▶ _Objective_: Copy each line from all the records below word for word, but leave the pictures out.

▶ _Extracted records_:
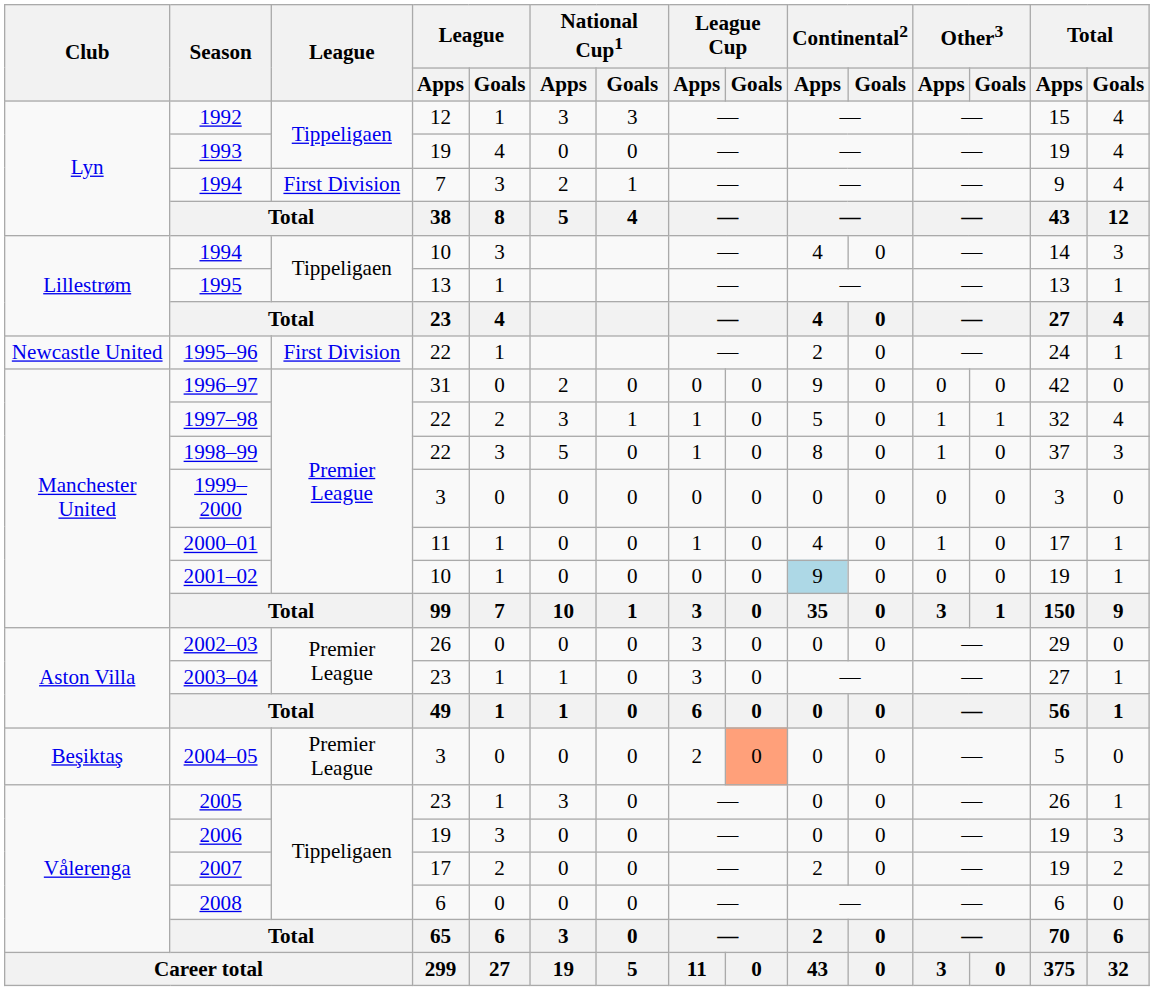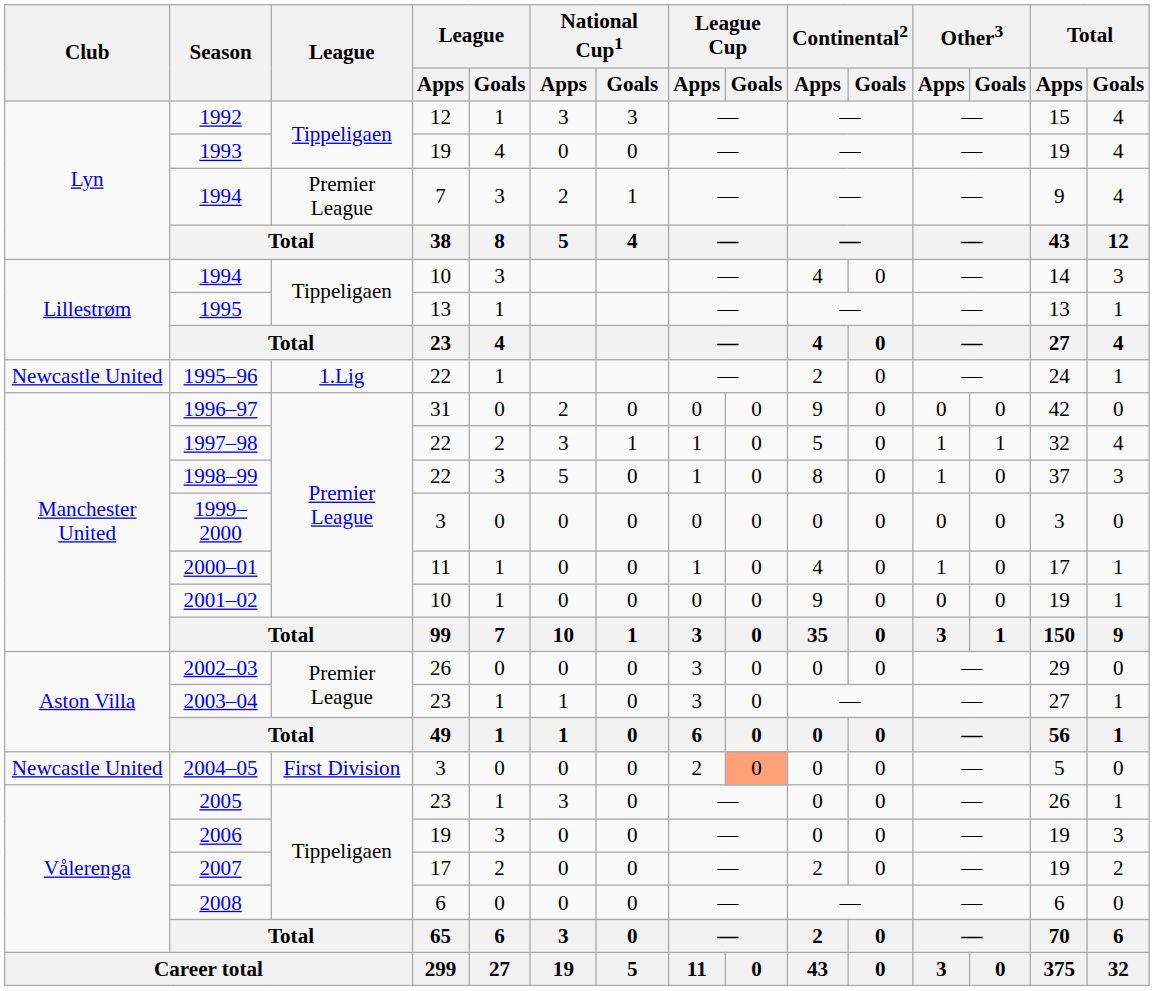1994 / 7 | League: First Division -> Premier League
1995–96 | League: First Division -> 1.Lig
2001–02 | Continental2 / Apps: lightblue background -> no background
2004–05 | Club: Beşiktaş -> Newcastle United
2004–05 | League: Premier League -> First Division
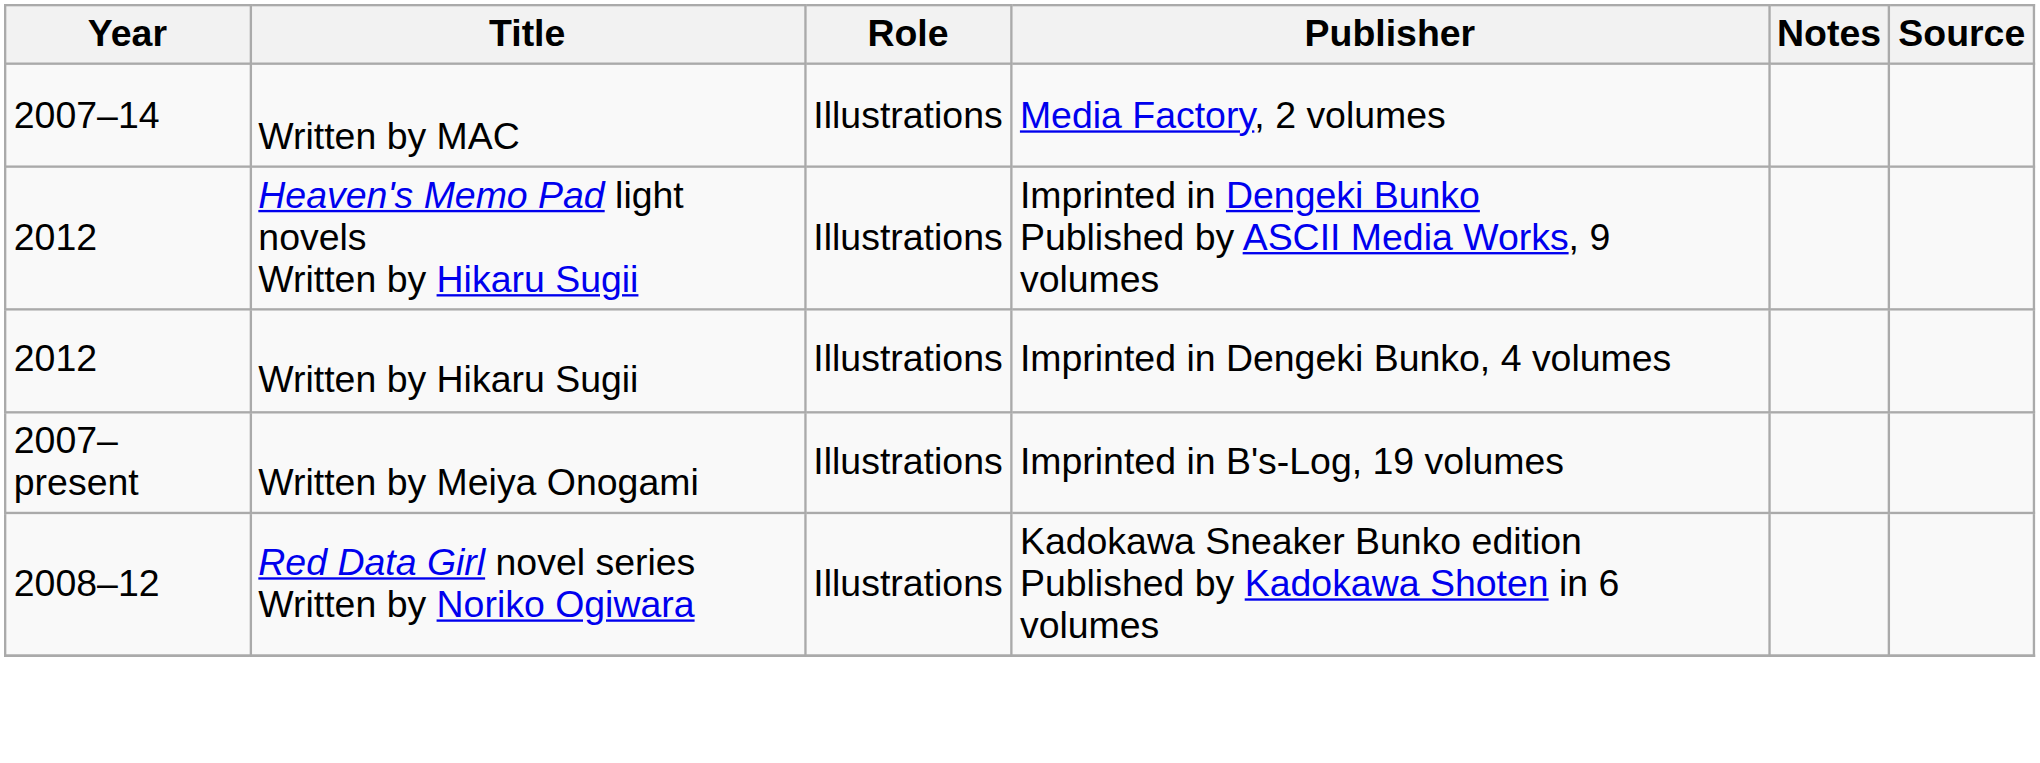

▶ _Full output_:
1994 / 7 | League: First Division -> Premier League
1995–96 | League: First Division -> 1.Lig
2001–02 | Continental2 / Apps: lightblue background -> no background
2004–05 | Club: Beşiktaş -> Newcastle United
2004–05 | League: Premier League -> First Division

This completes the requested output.